Directions for this task: Look through the listing below and write out exactly the lines from the line with "serving tray [355,471,447,518]" to the line with "wall art [133,230,264,315]", both included, and no others.

Extracted entries:
____

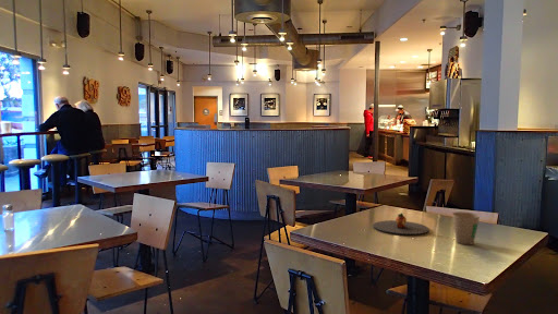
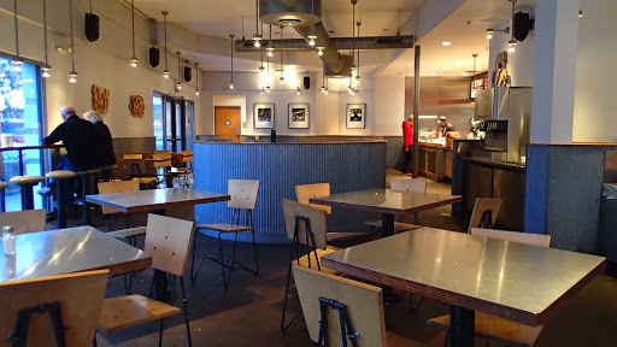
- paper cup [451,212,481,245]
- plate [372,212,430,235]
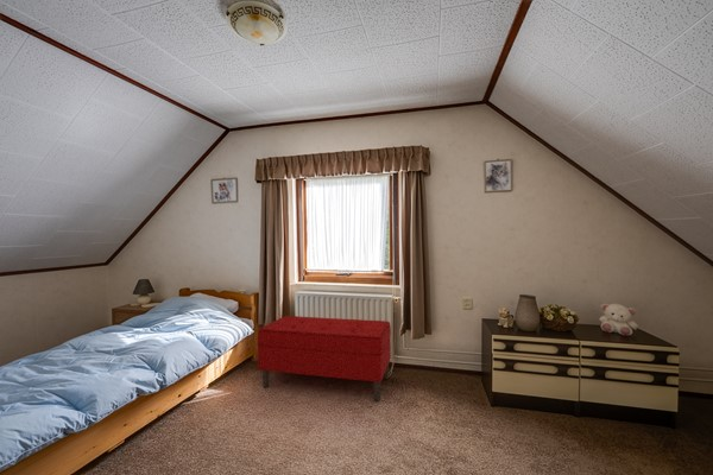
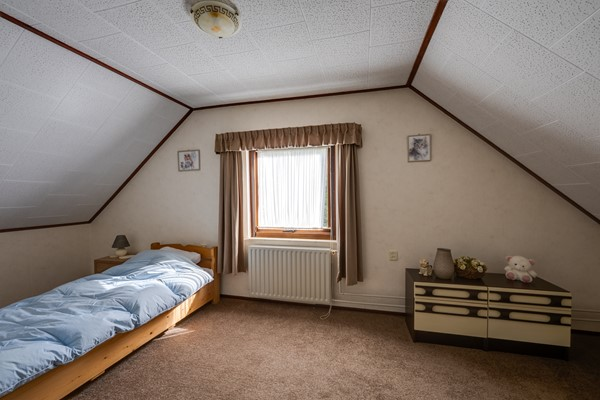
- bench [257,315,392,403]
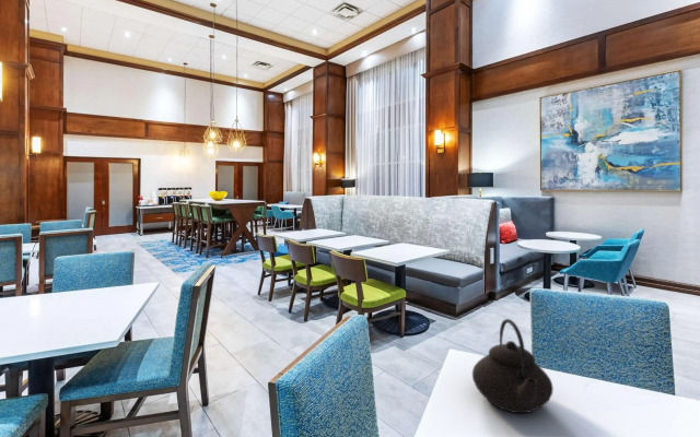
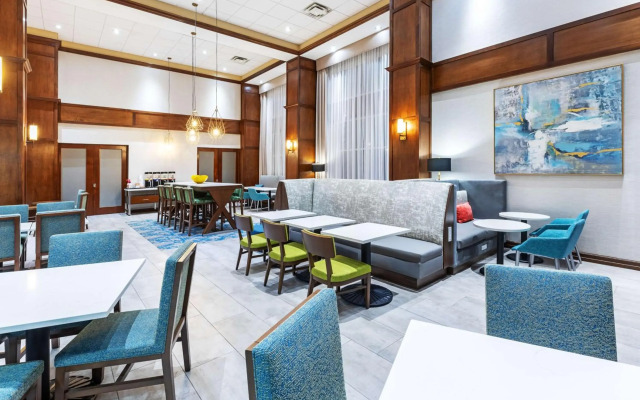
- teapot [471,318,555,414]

____

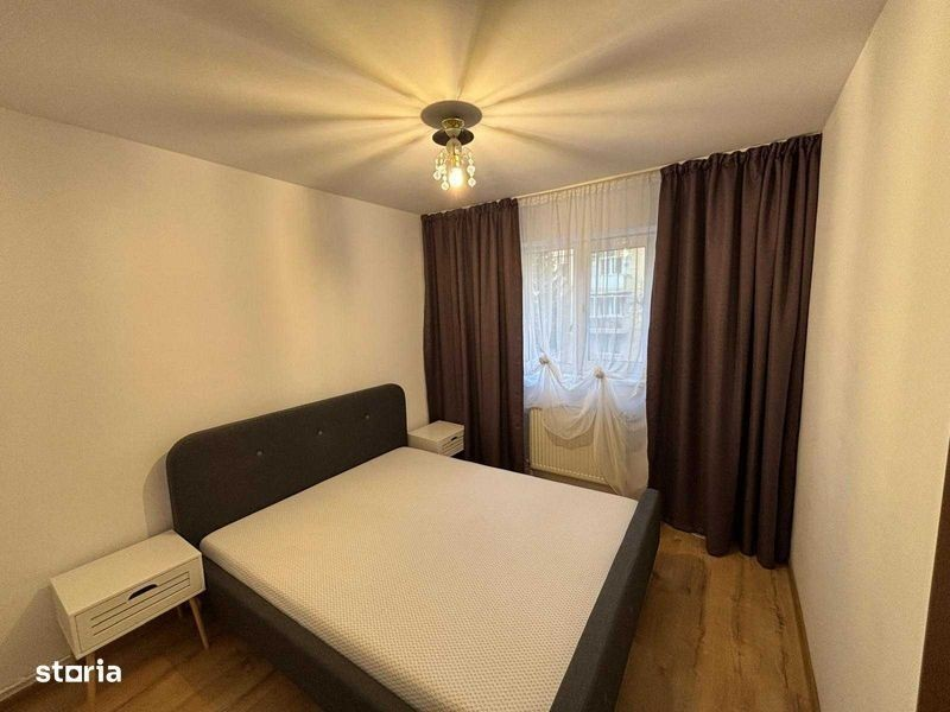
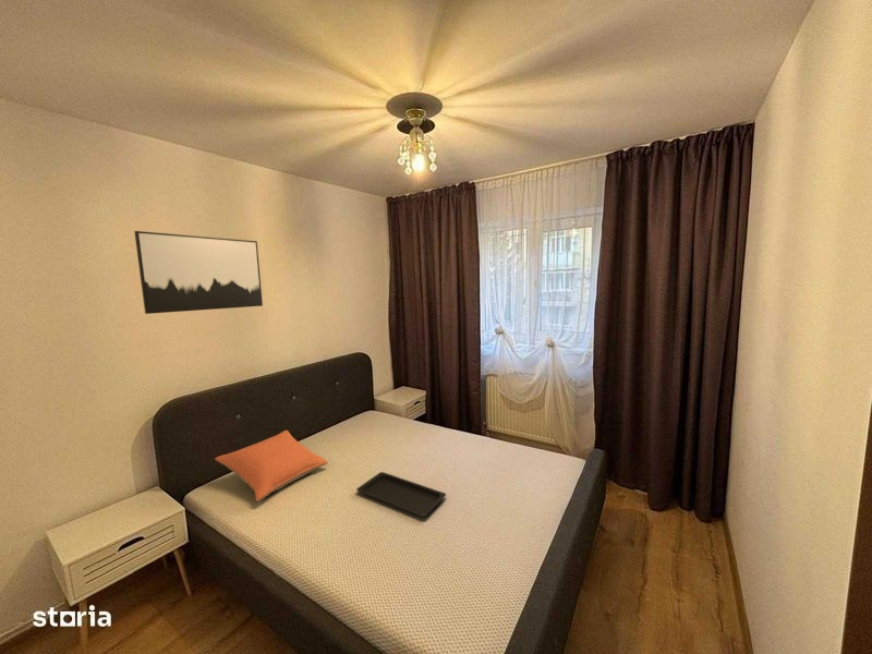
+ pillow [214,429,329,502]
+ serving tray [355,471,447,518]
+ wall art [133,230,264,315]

____

Result:
+ serving tray [355,471,447,518]
+ wall art [133,230,264,315]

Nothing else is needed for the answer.